Wednesday, February 6, 2013
Which players would you rather have on your team: Phil Kessel or Alex Ovechkin?
There is no question Ovechkin has a much more decorated career. He has more career goals (341) than Kessel has points (333), and has as many Hart trophies (two) as Kessel has All-Star game appearances. But the disparity between the two players is a product of Ovechkin's early-career dominance, something that hasn't been apparent in his game for a few years. In fact, Ovechkin looks like a shell of his former self.
Since the 2011 All-Star Game, when Ovechkin took a little too much delight in Kessel's last overall selection, Kessel has 118 points (50 goals) in 125 games; Ovechkin has 104 points (53 goals) in 116 games.
The career trend doesn't favour Ovechkin either; his yearly points total has declined each year since 2007-08, bottoming out at 65 last season, and he hasn't broken 40 goals since 2009-10, although he narrowly missed last season, scoring 38.
But despite a rapid decline, Ovechkin is still a fearsome goal-scorer. He has netted 72 the last two years, the sixth highest total in the NHL. And in reality, he has had only one "bad" year, that being last season, and he still almost hit 40 goals and ended up with over 60 points. That's really good for someone's worst season. But because of his contract, being a fearsome goal-scorer isn't enough; Ovechkin needs to be one of the absolute best players in the NHL to justify his burdensome salary.
Ovechkin has eight years remaining on a contract that pays him over $9.5 million a season, which is easily the largest cap hit in the entire league. It made sense to give Ovechkin that type of money when he was scoring 50+ goals a season and regularly breaking 100 points, but he's no longer the dominant player of yesteryear. And at 27, it's likely the best days are behind him. Wingers routinely peak in their mid-20s, and while they don't begin to decline until their late-20s, early-30s, it's not likely Ovechkin will get close to 60 goals again.
In comparison, Kessel is almost two years younger than Ovechkin and has a much more team-friendly contract at $5.4 million a season. The problem is that Kessel becomes an unrestricted free agent after next season and is in line for a pay raise (perhaps in the $7-8 million range). That raise will still be lower than Ovechkin's cap hit, however, and the term on the open market can only be a maximum of seven years (eight if he re-signs with Toronto), meaning both deals would end after the 2020-21 season. The crucial difference is that Kessel's deal would finish after his 33-year-old season, whereas Ovechkin's finishes after his 35-year-old season.

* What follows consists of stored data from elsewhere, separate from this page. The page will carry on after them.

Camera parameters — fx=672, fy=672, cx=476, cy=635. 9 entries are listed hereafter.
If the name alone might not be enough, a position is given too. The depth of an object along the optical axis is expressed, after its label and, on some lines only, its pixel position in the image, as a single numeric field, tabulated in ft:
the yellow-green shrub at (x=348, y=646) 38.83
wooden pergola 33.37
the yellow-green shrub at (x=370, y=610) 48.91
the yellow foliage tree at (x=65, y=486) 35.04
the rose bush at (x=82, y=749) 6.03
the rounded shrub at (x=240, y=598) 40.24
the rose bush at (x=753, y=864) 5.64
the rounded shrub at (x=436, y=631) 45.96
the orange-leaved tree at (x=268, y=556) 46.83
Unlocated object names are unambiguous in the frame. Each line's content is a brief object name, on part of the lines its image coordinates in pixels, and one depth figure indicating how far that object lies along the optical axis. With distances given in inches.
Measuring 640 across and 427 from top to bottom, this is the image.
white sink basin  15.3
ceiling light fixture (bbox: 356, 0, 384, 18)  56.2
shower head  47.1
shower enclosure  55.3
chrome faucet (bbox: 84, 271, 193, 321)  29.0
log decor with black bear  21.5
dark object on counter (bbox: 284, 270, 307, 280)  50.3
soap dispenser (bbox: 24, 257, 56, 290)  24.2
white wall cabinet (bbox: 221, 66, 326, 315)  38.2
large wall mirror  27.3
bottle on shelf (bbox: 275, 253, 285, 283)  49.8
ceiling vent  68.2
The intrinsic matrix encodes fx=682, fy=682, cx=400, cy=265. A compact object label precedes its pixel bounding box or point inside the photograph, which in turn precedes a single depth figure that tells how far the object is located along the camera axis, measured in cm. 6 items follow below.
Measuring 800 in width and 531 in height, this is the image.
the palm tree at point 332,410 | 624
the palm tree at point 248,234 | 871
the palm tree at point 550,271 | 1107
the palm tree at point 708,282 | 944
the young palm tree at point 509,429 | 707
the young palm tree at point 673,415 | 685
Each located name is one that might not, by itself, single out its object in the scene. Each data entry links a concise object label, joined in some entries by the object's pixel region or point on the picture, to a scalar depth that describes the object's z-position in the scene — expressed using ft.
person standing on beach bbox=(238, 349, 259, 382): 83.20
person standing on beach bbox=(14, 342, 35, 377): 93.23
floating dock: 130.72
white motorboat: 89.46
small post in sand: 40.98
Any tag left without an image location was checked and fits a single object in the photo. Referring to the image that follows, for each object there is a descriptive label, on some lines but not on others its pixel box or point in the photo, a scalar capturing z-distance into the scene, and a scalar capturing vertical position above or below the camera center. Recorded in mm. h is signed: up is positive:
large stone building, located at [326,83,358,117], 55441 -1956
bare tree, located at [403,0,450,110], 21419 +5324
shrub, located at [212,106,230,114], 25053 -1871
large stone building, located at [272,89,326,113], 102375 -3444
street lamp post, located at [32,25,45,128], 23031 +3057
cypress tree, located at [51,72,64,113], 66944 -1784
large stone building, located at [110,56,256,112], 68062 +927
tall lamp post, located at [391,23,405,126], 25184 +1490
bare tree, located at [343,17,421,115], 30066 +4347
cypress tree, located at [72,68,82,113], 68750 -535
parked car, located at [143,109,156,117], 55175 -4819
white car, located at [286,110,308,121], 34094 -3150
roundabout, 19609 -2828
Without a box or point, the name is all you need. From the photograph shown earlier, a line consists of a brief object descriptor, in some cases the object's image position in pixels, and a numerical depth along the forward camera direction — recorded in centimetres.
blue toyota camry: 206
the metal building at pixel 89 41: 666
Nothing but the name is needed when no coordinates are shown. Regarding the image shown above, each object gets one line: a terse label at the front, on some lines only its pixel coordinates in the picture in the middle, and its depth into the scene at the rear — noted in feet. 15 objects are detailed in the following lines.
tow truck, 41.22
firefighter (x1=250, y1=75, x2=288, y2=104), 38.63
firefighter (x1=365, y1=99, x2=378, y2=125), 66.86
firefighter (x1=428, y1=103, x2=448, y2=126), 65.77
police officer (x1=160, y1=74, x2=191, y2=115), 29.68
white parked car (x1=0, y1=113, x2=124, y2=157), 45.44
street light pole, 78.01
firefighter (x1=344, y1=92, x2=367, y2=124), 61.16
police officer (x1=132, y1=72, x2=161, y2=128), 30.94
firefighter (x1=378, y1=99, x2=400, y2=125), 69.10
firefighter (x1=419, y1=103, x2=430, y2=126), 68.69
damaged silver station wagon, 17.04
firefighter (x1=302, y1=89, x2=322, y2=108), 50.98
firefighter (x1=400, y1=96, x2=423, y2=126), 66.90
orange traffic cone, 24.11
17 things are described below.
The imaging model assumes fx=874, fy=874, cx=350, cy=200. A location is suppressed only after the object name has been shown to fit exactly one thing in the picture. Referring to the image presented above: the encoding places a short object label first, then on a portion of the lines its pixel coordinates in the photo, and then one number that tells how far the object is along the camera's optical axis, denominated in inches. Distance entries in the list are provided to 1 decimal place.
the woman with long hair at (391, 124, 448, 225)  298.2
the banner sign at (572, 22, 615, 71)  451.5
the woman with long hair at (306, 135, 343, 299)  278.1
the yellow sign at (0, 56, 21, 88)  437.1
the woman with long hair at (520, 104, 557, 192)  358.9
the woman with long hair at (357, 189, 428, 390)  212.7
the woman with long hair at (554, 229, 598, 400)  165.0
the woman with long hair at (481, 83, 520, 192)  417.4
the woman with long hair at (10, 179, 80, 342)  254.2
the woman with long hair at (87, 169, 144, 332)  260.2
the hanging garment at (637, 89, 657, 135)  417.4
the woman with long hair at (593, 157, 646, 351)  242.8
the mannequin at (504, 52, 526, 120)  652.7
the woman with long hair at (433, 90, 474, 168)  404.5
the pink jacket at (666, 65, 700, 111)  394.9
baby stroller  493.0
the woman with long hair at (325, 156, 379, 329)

Essentially, the difference between the two contracts would be two extra prime years for Kessel and two extra decline years for Ovechkin. Therefore, unless Kessel's 82-point season was an outlier rather than the beginning of things to come, it is more likely that Kessel, not Ovechkin, maintains a high level of production and would do so for less money over the course of his next contract.
Even the normal knock against Kessel—he is a one-dimensional player who couldn't find the defensive zone if Randy Carlyle drew him a map—isn't a major failing compared to Ovechkin. The Russian winger has heard the same criticisms lobbied against himself, which may be one of the reasons why he recently lent an encouraging word to Kessel. In addition, Ovechkin has been labelled a coach-killer, with the ouster of Bruce Boudreau and Dale Hunter being the prime examples (and you might have to add Adam Oates to that list if the Capitals don't turn their season around).
Both players have started slowly this season. Ovechkin only has five points in 10 games (two goals) and Kessel has no goals and six assists in 10 games. But that doesn't mean they have lost the ability to score. Both are among the league leaders in shots on net, so they are still generating chances, which is why we shouldn't worry too much about their early slumps. If the two snipers can score at their career average rate from here on out, both should end the season with at least 17 goals (which would equate to a 30-goal season over a normal 82-game schedule).
The main difference between the two players at this point in their careers is physicality. Ovechkin is routinely among the league leaders in hits, whereas Kessel might fluke his way into 10 hits a year, most likely because the scorekeeper mistook him for someone else. This adds an extra element to Ovechkin's game, but could also make him more susceptible to injuries as he ages. However, Ovechkin has shown a remarkable ability to avoid the injury bug so far in his career, playing in at least 78 games every season. Kessel hasn't been able to suit up for quite as many games, but has still played in at least 70 games every season.
A few years ago there would be no debate between Kessel and Ovechkin. The clear answer was Ovechkin. But now, with the Great 8's declining stats and large contract, the choice is not so clear.
So what do you think? Starting today, would you rather have Ovechkin or Kessel on your team? Feel free to debate your choice in the comments section.